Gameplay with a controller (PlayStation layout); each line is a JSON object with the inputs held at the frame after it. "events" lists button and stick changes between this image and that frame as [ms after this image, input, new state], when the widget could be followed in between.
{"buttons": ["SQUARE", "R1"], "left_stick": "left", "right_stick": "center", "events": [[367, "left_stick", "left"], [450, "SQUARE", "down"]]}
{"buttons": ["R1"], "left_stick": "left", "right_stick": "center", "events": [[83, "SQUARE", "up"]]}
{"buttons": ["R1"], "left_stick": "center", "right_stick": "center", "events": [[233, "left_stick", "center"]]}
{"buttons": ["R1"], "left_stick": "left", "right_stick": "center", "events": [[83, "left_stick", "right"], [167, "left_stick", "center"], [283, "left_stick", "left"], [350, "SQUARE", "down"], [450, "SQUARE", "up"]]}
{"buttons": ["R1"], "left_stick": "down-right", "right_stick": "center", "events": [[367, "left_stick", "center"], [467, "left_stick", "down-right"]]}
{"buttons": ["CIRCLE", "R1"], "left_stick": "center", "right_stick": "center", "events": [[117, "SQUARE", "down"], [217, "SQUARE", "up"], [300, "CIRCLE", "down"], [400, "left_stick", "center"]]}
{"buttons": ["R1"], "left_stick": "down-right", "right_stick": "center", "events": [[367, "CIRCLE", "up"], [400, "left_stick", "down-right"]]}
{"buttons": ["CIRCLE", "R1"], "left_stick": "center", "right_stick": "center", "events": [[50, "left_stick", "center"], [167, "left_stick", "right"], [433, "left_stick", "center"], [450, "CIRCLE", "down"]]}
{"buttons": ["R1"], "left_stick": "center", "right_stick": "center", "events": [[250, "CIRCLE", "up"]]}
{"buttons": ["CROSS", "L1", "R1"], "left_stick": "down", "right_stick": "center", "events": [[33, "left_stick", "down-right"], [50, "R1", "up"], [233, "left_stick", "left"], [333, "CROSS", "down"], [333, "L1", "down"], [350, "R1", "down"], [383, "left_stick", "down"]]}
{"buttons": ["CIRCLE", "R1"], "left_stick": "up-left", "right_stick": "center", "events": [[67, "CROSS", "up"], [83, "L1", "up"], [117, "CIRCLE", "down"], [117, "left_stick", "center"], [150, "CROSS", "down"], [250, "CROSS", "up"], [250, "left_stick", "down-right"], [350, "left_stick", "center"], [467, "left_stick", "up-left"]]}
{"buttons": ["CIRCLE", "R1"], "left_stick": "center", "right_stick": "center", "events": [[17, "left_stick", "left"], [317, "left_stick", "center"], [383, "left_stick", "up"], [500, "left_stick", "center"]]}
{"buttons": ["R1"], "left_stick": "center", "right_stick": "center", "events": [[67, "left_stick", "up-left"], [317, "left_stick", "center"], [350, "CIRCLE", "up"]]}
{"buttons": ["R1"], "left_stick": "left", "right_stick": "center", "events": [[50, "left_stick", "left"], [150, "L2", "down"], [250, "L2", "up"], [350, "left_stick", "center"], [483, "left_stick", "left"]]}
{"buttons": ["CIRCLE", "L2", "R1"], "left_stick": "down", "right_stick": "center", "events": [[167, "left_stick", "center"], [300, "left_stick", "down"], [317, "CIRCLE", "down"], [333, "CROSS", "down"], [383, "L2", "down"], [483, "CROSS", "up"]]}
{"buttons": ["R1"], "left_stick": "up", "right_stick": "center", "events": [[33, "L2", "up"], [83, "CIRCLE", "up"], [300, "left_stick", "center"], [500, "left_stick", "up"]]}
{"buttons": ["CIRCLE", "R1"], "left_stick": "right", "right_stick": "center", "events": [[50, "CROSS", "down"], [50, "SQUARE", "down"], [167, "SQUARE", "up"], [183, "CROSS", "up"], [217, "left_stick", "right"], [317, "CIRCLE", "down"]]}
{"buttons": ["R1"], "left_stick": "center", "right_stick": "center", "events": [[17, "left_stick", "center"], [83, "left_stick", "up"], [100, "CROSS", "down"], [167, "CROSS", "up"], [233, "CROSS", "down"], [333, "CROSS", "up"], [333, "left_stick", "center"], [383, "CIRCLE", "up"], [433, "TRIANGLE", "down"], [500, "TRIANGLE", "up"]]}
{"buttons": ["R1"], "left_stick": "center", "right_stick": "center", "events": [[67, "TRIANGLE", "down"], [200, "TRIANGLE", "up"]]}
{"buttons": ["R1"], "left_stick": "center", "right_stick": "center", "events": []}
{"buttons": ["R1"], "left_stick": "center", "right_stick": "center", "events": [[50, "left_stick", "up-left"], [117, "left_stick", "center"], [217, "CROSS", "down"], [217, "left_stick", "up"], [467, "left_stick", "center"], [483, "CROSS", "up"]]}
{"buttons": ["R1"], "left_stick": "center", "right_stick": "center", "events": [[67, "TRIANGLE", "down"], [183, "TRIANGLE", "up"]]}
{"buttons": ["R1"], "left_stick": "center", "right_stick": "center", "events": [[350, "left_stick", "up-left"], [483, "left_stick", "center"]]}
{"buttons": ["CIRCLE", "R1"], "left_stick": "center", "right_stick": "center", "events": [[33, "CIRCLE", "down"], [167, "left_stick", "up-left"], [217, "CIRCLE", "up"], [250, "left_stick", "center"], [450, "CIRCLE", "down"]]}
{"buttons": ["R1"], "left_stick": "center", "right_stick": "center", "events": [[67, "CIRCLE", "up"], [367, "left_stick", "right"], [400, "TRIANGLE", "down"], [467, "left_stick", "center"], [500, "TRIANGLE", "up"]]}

**Exercise:** Transcribe each line of the listing exactly.

**Reply:**
Gameplay with a controller (PlayStation layout); each line is a JSON object with the inputs held at the frame after it. "events" lists button and stick changes between this image and that frame as [ms after this image, input, new state], when the widget could be followed in between.
{"buttons": ["SQUARE", "R1"], "left_stick": "left", "right_stick": "center", "events": [[367, "left_stick", "left"], [450, "SQUARE", "down"]]}
{"buttons": ["R1"], "left_stick": "left", "right_stick": "center", "events": [[83, "SQUARE", "up"]]}
{"buttons": ["R1"], "left_stick": "center", "right_stick": "center", "events": [[233, "left_stick", "center"]]}
{"buttons": ["R1"], "left_stick": "left", "right_stick": "center", "events": [[83, "left_stick", "right"], [167, "left_stick", "center"], [283, "left_stick", "left"], [350, "SQUARE", "down"], [450, "SQUARE", "up"]]}
{"buttons": ["R1"], "left_stick": "down-right", "right_stick": "center", "events": [[367, "left_stick", "center"], [467, "left_stick", "down-right"]]}
{"buttons": ["CIRCLE", "R1"], "left_stick": "center", "right_stick": "center", "events": [[117, "SQUARE", "down"], [217, "SQUARE", "up"], [300, "CIRCLE", "down"], [400, "left_stick", "center"]]}
{"buttons": ["R1"], "left_stick": "down-right", "right_stick": "center", "events": [[367, "CIRCLE", "up"], [400, "left_stick", "down-right"]]}
{"buttons": ["CIRCLE", "R1"], "left_stick": "center", "right_stick": "center", "events": [[50, "left_stick", "center"], [167, "left_stick", "right"], [433, "left_stick", "center"], [450, "CIRCLE", "down"]]}
{"buttons": ["R1"], "left_stick": "center", "right_stick": "center", "events": [[250, "CIRCLE", "up"]]}
{"buttons": ["CROSS", "L1", "R1"], "left_stick": "down", "right_stick": "center", "events": [[33, "left_stick", "down-right"], [50, "R1", "up"], [233, "left_stick", "left"], [333, "CROSS", "down"], [333, "L1", "down"], [350, "R1", "down"], [383, "left_stick", "down"]]}
{"buttons": ["CIRCLE", "R1"], "left_stick": "up-left", "right_stick": "center", "events": [[67, "CROSS", "up"], [83, "L1", "up"], [117, "CIRCLE", "down"], [117, "left_stick", "center"], [150, "CROSS", "down"], [250, "CROSS", "up"], [250, "left_stick", "down-right"], [350, "left_stick", "center"], [467, "left_stick", "up-left"]]}
{"buttons": ["CIRCLE", "R1"], "left_stick": "center", "right_stick": "center", "events": [[17, "left_stick", "left"], [317, "left_stick", "center"], [383, "left_stick", "up"], [500, "left_stick", "center"]]}
{"buttons": ["R1"], "left_stick": "center", "right_stick": "center", "events": [[67, "left_stick", "up-left"], [317, "left_stick", "center"], [350, "CIRCLE", "up"]]}
{"buttons": ["R1"], "left_stick": "left", "right_stick": "center", "events": [[50, "left_stick", "left"], [150, "L2", "down"], [250, "L2", "up"], [350, "left_stick", "center"], [483, "left_stick", "left"]]}
{"buttons": ["CIRCLE", "L2", "R1"], "left_stick": "down", "right_stick": "center", "events": [[167, "left_stick", "center"], [300, "left_stick", "down"], [317, "CIRCLE", "down"], [333, "CROSS", "down"], [383, "L2", "down"], [483, "CROSS", "up"]]}
{"buttons": ["R1"], "left_stick": "up", "right_stick": "center", "events": [[33, "L2", "up"], [83, "CIRCLE", "up"], [300, "left_stick", "center"], [500, "left_stick", "up"]]}
{"buttons": ["CIRCLE", "R1"], "left_stick": "right", "right_stick": "center", "events": [[50, "CROSS", "down"], [50, "SQUARE", "down"], [167, "SQUARE", "up"], [183, "CROSS", "up"], [217, "left_stick", "right"], [317, "CIRCLE", "down"]]}
{"buttons": ["R1"], "left_stick": "center", "right_stick": "center", "events": [[17, "left_stick", "center"], [83, "left_stick", "up"], [100, "CROSS", "down"], [167, "CROSS", "up"], [233, "CROSS", "down"], [333, "CROSS", "up"], [333, "left_stick", "center"], [383, "CIRCLE", "up"], [433, "TRIANGLE", "down"], [500, "TRIANGLE", "up"]]}
{"buttons": ["R1"], "left_stick": "center", "right_stick": "center", "events": [[67, "TRIANGLE", "down"], [200, "TRIANGLE", "up"]]}
{"buttons": ["R1"], "left_stick": "center", "right_stick": "center", "events": []}
{"buttons": ["R1"], "left_stick": "center", "right_stick": "center", "events": [[50, "left_stick", "up-left"], [117, "left_stick", "center"], [217, "CROSS", "down"], [217, "left_stick", "up"], [467, "left_stick", "center"], [483, "CROSS", "up"]]}
{"buttons": ["R1"], "left_stick": "center", "right_stick": "center", "events": [[67, "TRIANGLE", "down"], [183, "TRIANGLE", "up"]]}
{"buttons": ["R1"], "left_stick": "center", "right_stick": "center", "events": [[350, "left_stick", "up-left"], [483, "left_stick", "center"]]}
{"buttons": ["CIRCLE", "R1"], "left_stick": "center", "right_stick": "center", "events": [[33, "CIRCLE", "down"], [167, "left_stick", "up-left"], [217, "CIRCLE", "up"], [250, "left_stick", "center"], [450, "CIRCLE", "down"]]}
{"buttons": ["R1"], "left_stick": "center", "right_stick": "center", "events": [[67, "CIRCLE", "up"], [367, "left_stick", "right"], [400, "TRIANGLE", "down"], [467, "left_stick", "center"], [500, "TRIANGLE", "up"]]}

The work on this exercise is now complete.